Swiss banking giant UBS has reassured Swiss taxpayers and investors about the Credit Suisse integration by announcing on Friday that it will waive state and central bank support measures, saying they are no longer necessary. On March 19, UBS had urgently agreed to buy out its former rival’s share for 3 billion Swiss francs (3.1 billion euros at current exchange rates) after intense negotiations over a weekend with Swiss authorities.
The objective was to avoid the bankruptcy of the second largest bank in the country. To facilitate the takeover, the government had agreed to provide aid in the form of guarantees of 9 billion Swiss francs to cover any risks that UBS might discover in Credit Suisse accounts. The central bank had granted a loan of 100 billion francs to ensure that the banks had sufficient liquidity. “At that time, it was deemed necessary to protect UBS,” the bank said in a statement, as it had only had a “limited time” to review Credit Suisse’s assets.
Indemnity of 40 million Swiss francs paid to the Confederation
UBS has since formalized the merger on June 12 and was able to conduct a more thorough review of the assets covered by these support measures. The bank has concluded that these support measures are no longer necessary and therefore has requested a “voluntary termination” of the agreements with the Confederation, effective as of August 11. UBS will pay 40 million francs to the Confederation as compensation for the implementation of these measures, specifies its press release.
Credit Suisse has fully repaid additional liquidity assistance loans provided by the central bank, UBS also said. This lifting of the state guarantee is “good news for the Confederation”, declared Finance Minister Karine Keller-Sutter during a press conference. The cash back is “a strong sign,” she said, while the Credit Suisse file has brought its share of “sleepless nights,” she acknowledged.
Credit Suisse had been beset by numerous scandals, including the bankruptcy of financial firm Greensill and the implosion of the Archegos hedge fund that cost it more than $5 billion, raising fears that its business would reveal many unpleasant surprises. These scandals had weakened the bank but had turned into a serious crisis of confidence when a panic movement took hold in the financial markets after the bankruptcy of the US bank SVB, causing the collapse of Credit Suisse on the stock market. The central bank then had to give it a first lifeline in the form of a loan of 50 billion francs.

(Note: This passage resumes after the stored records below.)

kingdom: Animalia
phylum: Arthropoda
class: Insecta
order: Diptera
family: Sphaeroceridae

More details on UBS’s plans at the end of the month
Taking into account the loans already granted before the negotiations with UBS, the loans in the form of cash reached “a maximum amount of 168 billion francs”, the SNB quantified in a press release, while congratulating that they were ” fully refunded.” . At 9:32 am GMT, UBS shares were up 5.08% against the trend of the SMI, the flagship index of the Swiss Stock Exchange, which was down 0.17%. The fact that UBS is waiving these support measures is “positive”, reacted Michael Klien, an analyst at the Zurich Cantonal Bank, in a stock market commentary. In his opinion, this decision demonstrates that the “risk profile” of Credit Suisse and “the new UBS” is “better” than the markets feared at the start of the merger.

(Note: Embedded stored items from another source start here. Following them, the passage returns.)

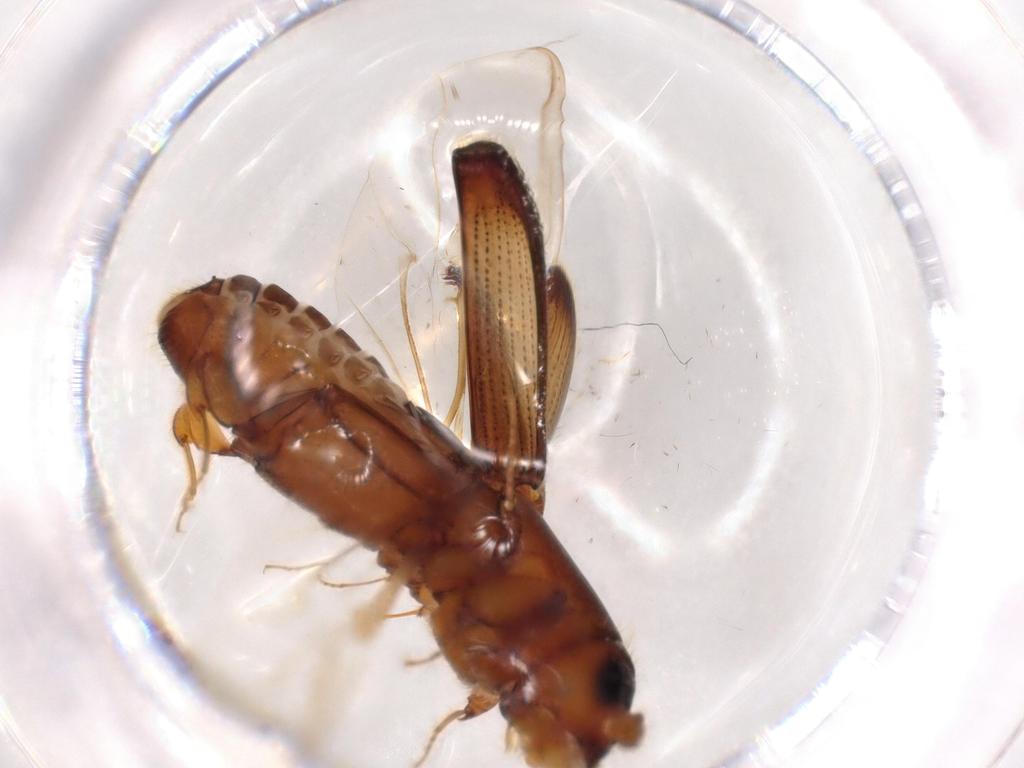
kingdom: Animalia
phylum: Arthropoda
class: Insecta
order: Coleoptera
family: Curculionidae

According to Andreas Venditti, an analyst at Vontobel, “the journey is far from over,” but UBS leaders seem to be moving “full steam” in implementing their projects. This announcement will also calm “the political debate” while the merger of the two largest banks in the country is raising serious concerns in Switzerland, in relation to employment, competition but also the weight of the establishment in relation to the size of the economy. Swiss. Analysts expect more details on UBS’s plans when it publishes second-quarter results, delayed until the end of August given the complexity of the merger.